Color is the result of a chain of complex interactions. One of the key interactions is between wavelengths of light and the cone cells in the human eye. A little background on the interaction between light and matter and a little about signalling mechanisms in neurons will help in understanding the mechanism of light absorption --- and why humans see in three different colors.
  1. Light and Matter

    • Different wavelengths of light carry different amounts of energy. Longer wavelengths mean less energy; shorter wavelengths mean more. When a photon --- the smallest possible amount of light --- travels through a material, either one of three things happens: it transmits through, it reflects off, or it is absorbed. The fate of the photon depends upon the characteristics of the material through which it travels. If the atom or molecule has two different energy states that are separated by the amount of energy carried in the photon, its probability of being absorbed is higher.

    Visible Light

    • Atoms are surrounded by electrons. Electrons can be in different energy states around the atom, although they typically like to be in their lowest energy configuration. It turns out that the energies of visible light are right in the range of the energy difference of electrons around atoms. So when visible light travels through a material, if the color of the light matches exactly the energy needed to move an electron from one configuration to another, then the light gets absorbed and the electron ends up in its new configuration.

    Cell Signalling

    • Neurons transmit signals by opening and closing channels in their membranes.

      Neurons transmit signals by transmitting chemicals through channels in their cell membrane. As specific molecules change their configuration, they modify the distribution of their atoms and trigger other molecules to respond. In what's called an "enzymatic cascade," an initially small signal ends up getting amplified through the cell, and triggers the opening of the channels in the cell membrane. The open channels let other signalling molecules out, and the message is sent. In the cone cells in the eye, the message is "I saw some light."

    Retinal and Cone Cells

    • There are three different types of cone cells in the normal human eye (people with fewer types suffer color deficiency and people with four types are called tetrachromic). Each type of cone cell absorbs a slightly different color of light: blue, green, and yellow-green. As discussed in Sections 1 and 2, light is best absorbed when it matches perfectly to an energy difference in the electrons in an atom. In cones, that molecule is called retinal. Retinal absorbs visible light, moving an electron from one energy to another. The change in energy of that one electron changes the shape of the retinal. That's the heart of all human vision --- and just about all vision on Earth: an absorbed photon changes the shape of retinal.

    Retinal in the Eye

    • The eye focusses light onto the retina, where photons interact with molecules of retinal.

      Retinal in its normal configuration is locked into a different molecule at the surface of a cone cell. Opsin is a larger molecule that holds on to a retinal molecule. When the retinal changes shape, it bounces out of the opsin. The opsin then changes its configuration, and starts a signalling cascade.
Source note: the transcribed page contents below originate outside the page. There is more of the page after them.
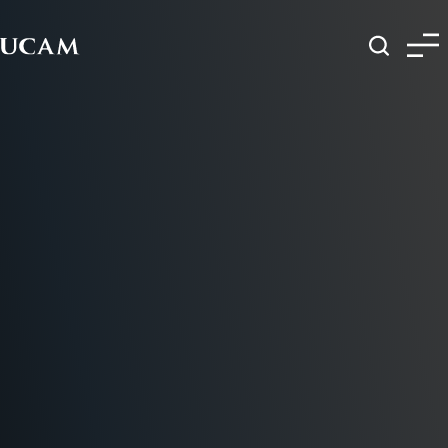
Pasar al contenido principal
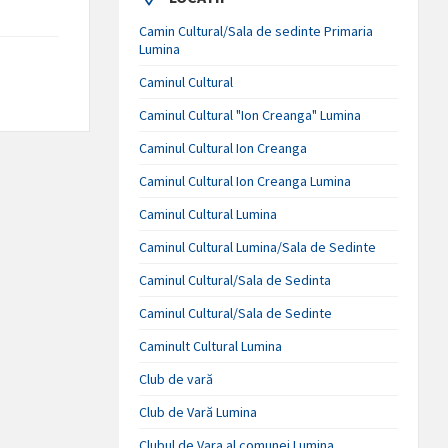
Camin Cultural/Sala de sedinte Primaria
Lumina
Caminul Cultural
Caminul Cultural "Ion Creanga" Lumina
Caminul Cultural Ion Creanga
Caminul Cultural Ion Creanga Lumina
Caminul Cultural Lumina
Caminul Cultural Lumina/Sala de Sedinte
Caminul Cultural/Sala de Sedinta
Caminul Cultural/Sala de Sedinte
Caminult Cultural Lumina
Club de vară
Club de Vară Lumina
Clubul de Vara al comunei Lumina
One photon results in a signal of about 100,000 molecules further down the chain. The opsin is eventually returned to shape by another molecule within the cell. Meanwhile, the distorted retinal moves out of the retina, gets recycled back to its other shape, and eventually is free to bind to another opsin.

    Different Colors

    • We see different colors because different cones create just slightly different environments for the retinal.

      If the light is all being absorbed by the same molecule --- retinal --- then how do photons of different energy get absorbed? The answer is that the three different cone cells in the eye produce just ever-so-slightly different versions of the opsin molecule. Those opsin molecules, which are tightly holding the retinal, modify the electron energies possible in the retinal. Modified energy means a different photon is absorbed, and that's why humans have three different color sensors in the eye.